═══ Extracted text

EXAUDI is, more often than not, a conducted ensemble; but it’s also a rather small ensemble and makes what one might call chamber music, and in many of the pieces we do it’s either preferable not to have a conductor or absolutely essential not to have one. Although I always take a directorial role in the preparation of performances, and take responsibility for the all but the most personal interpretative decisions that are made, what I actually do and how I do it is extremely flexible according to the demands of each piece, from fully conducting to something more akin to coaching or artistically advising. Working with the same people over a long period of time means of course that roles have evolved as we’ve got to know each other better, learnt to trust each other with particular responsibilities (or not), and found ourselves wanting to develop and extend our working practice both individually and collectively. Right from the start I’ve had the belief that, especially in challenging and strange new music, each musician has to feel personally invested and involved in the collective process of getting to grips with the work: thus I’ve always tried to present my role in a small group like EXAUDI as that of primus inter pares, where each musician can have their say and their opinions carefully considered, rather than project a rigidly hierarchical framework.
That said, this only works because we are, broadly speaking, comfortable with our roles and respectful of each other’s (overlapping) fields of expertise. One can take flexibility too far, and many a small group has come to grief through getting roles confused or through tensions being created through people’s ambitions being inappropriate to their talents in a particular area. I sometimes wonder if this isn’t the inevitable entropy of every human grouping with even the slightest pretensions to democratic organisation: after all, a group in which roles are completely demarcated, even by consent, is almost certainly one where full creative potential is being stifled, so the line between sticking to roles and moving outside them is one that has to be constantly monitored and sometimes redrawn if one is to maintain the best possible working practice and the highest standards.
In the case of Aaron’s piece, the roles are, at least on the surface, hyper-defined: each singer is in sole charge of his/her part (and little else, not least as s/he only has his/her part), and the conductor is…well, he is certainly in control of the beat…but what else besides?

══════
═══ Data shown

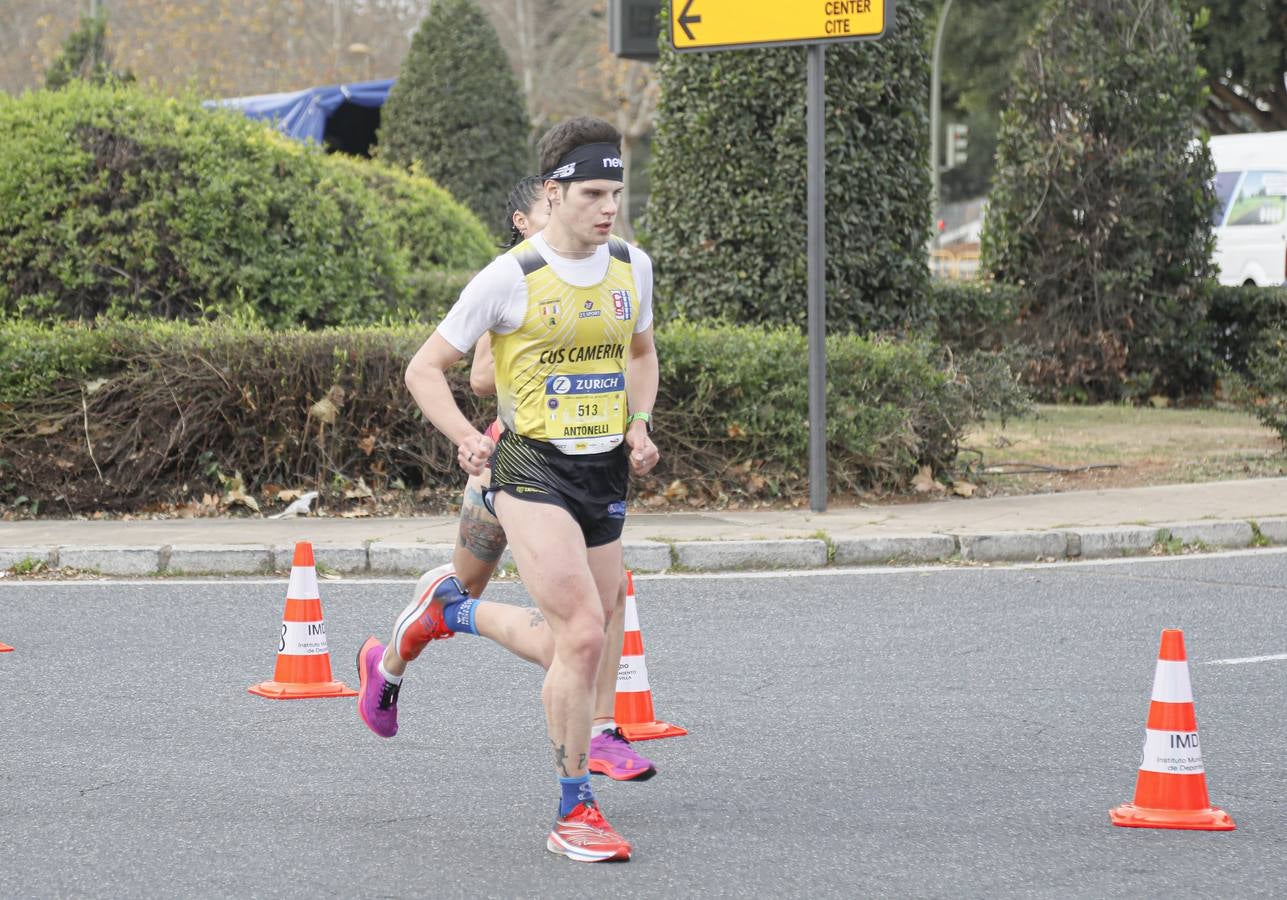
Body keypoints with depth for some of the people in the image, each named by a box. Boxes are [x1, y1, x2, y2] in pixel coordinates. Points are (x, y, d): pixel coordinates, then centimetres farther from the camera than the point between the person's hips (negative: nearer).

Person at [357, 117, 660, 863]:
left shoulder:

══════
═══ Data shown

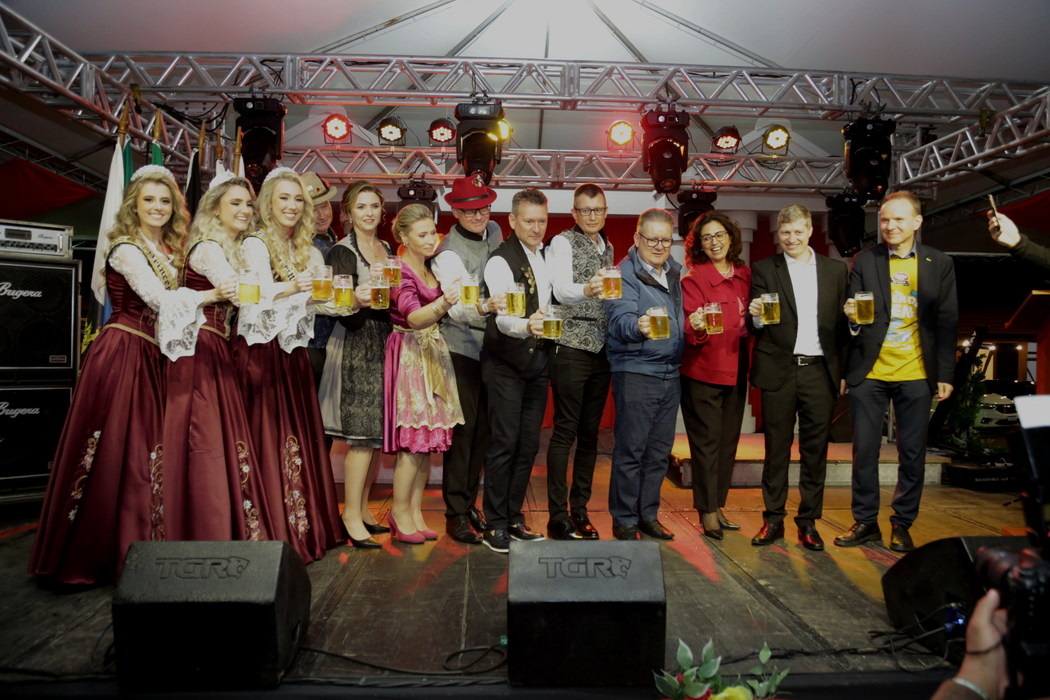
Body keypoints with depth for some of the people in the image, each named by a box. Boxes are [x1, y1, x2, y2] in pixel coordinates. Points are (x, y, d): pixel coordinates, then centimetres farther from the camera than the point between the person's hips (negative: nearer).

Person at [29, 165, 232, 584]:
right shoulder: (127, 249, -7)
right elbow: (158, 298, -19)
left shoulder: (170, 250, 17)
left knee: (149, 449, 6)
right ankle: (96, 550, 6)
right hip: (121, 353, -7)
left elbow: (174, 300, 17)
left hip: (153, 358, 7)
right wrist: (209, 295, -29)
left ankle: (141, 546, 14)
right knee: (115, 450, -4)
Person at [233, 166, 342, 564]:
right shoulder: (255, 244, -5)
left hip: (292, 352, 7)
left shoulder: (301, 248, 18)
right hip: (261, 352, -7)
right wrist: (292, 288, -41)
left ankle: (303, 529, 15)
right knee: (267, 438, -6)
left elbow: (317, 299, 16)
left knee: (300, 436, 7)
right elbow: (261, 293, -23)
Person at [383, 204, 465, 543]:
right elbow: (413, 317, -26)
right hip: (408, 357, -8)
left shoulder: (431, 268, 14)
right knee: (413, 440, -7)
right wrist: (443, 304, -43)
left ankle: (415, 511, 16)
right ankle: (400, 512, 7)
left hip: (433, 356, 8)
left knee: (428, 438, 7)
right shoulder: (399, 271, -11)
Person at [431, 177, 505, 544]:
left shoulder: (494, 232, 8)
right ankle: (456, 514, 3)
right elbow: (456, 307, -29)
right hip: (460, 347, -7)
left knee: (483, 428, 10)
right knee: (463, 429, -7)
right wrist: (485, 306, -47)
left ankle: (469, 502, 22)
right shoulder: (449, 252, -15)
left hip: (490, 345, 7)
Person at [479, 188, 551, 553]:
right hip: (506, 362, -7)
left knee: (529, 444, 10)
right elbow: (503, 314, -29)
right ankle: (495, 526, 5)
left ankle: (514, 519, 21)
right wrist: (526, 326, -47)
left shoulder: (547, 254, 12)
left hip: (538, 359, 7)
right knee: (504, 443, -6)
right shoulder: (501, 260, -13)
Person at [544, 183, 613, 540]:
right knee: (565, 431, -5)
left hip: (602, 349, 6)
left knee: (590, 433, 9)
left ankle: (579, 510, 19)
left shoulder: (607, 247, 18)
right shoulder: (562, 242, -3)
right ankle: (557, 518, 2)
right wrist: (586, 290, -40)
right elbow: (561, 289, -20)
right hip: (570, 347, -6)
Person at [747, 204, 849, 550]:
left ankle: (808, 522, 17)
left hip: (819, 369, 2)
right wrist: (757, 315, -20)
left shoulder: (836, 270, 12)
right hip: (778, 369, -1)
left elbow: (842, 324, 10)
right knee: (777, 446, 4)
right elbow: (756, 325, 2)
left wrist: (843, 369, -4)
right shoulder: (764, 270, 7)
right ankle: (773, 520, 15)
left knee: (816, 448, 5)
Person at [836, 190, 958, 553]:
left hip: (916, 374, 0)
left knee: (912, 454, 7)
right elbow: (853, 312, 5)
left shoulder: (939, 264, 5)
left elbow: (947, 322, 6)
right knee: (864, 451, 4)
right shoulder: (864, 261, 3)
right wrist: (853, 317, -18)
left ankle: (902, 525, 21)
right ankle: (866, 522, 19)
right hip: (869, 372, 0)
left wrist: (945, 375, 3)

══════

» **Problem statement**
Please copy the passage on directing EXAUDI word for word, beginning at the words "In the case" and stopping after "what else besides?".

» **Task solution**
In the case of Aaron’s piece, the roles are, at least on the surface, hyper-defined: each singer is in sole charge of his/her part (and little else, not least as s/he only has his/her part), and the conductor is…well, he is certainly in control of the beat…but what else besides?